Require for feedback: explict absolutely private attributes

Here is an attempt for implement the explict absolutely private attributes.

Usage:

from private_attribute import PrivateAttrBase

class MyClass(PrivateAttrBase):
    __private_attrs__ = ['a', 'b', 'c']
    def __init__(self):
        self.a = 1
        self.b = 2
        self.c = 3

    def public_has(self):
        print(hasattr(self, 'a'))  # True
        print(hasattr(self, 'b'))  # True
        print(hasattr(self, 'c'))  # True

    def public_way(self):
        print(self.a, self.b, self.c)

obj = MyClass()
obj.public_way()  # 1 2 3

print(hasattr(obj, 'a'))  # False
print(hasattr(obj, 'b'))  # False
print(hasattr(obj, 'c'))  # False
obj.public_has() # Three True
try:
    obj.a #error
except AttributeError as e:
    print(e) # 'MyClass' object has no attribute 'a'

try:
    obj.a = 2
except AttributeError as e:
    print(e) # cannot set private attribute 'a' to 'MyClass' object

object.__setattr__(obj, "a", 2) # OK, but useless.

try:
    obj.a #error
except AttributeError as e:
    print(e) # 'MyClass' object has no attribute 'a'

obj.public_way()  # 1 2 3

You can use this way to protect your private attribute.

Interesting. And impressive if you’ve got it working. But this seems like a demonstration of hidden private attributes, not merely private attributes. If a library is going to deliberately introduce astonishing behaviour as a feature, it would be better IMHO to at least tell the user what the heck is going on, that they can’t read something or change it because it’s private or reserved, instead of behaving as if the attr wasn’t there at all.

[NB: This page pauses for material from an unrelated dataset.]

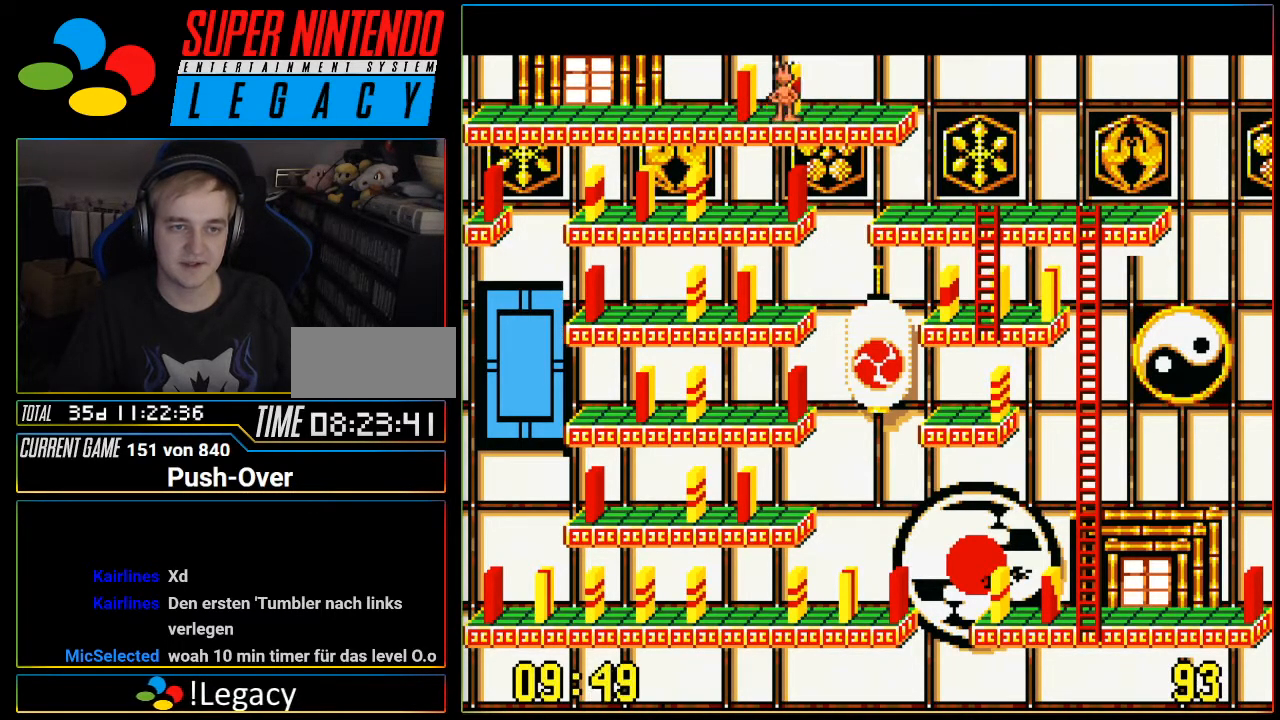
{"buttons": [], "events": [[234, "DPAD_RIGHT", "down"], [367, "DPAD_RIGHT", "up"]]}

If you need truly private attributes in Python for some application, then you shouldn’t be writing that in Python at all IMHO (perhaps it could be a Python extension though). Messing around with __getattr__ and __getattribute__ et al in a metaclass is a fantastic way to create especially tricky bugs.

Such bugs and such complexity is better avoided, by simply letting the user do what they want, but adhering to the convention that if they mess around with a sunder, or a dunder, then that’s not supported and they’re on their own (they broke it, they bought it).

1 Like

Here is my reason:

  1. Many people only studied python program language (now python is the most popular program language).
  2. In some place, they want to use python to write code with private attribute and want to protect them away from changing them outside the class. However, they are told that in python, it is impossible.
  3. Sometimes who use and change the private attributes are cheaters or hackers instead of themselves. By this way, they can make it more difficult to change these attributes.

It is interesting that private/protected members are a recurring issue. Yes, they are used in other languages, but that does not imply that Python is missing something in this regard.

What some people don’t understand is that private/protected members are not a security issue. They are more about a compiler-enforced programming style, which avoids potential problems like code churn when an internal name must be changed for a good reason. Hence, we use setters, getters, etc.

Python takes a different approach. Instead of strictly enforcing private and protected members, Python marks internals (i.e., what other languages consider private or protected) and assumes that the programmer will handle them reasonably.

Regarding your reasons:

  1. Fine, here not so relevant.

  2. Protect from whom exactly? The closest I can see are library authors who want protect the user of their libraries from mistakes. But there are other possibilities for them.

  3. Forget this: As soon as you have access to the code, you have plenty of ways to hack or bypass it. Private/protected access is not a suitable mechanism for preventing this.

1 Like

That’s true, but the common private attributes are easy to be hacked and the way is stable: one time you visit “obj._a” successfully, and when the code reruns, you also visit it successfully.

However, as you see, by my way, the hacker cannot find the way to hack the private attributes stable easily: The name is random and the storage use hash, which means that even the hacker visit one of the private code successfully, the same code is almost unable to hack the attribute successfully in the next running.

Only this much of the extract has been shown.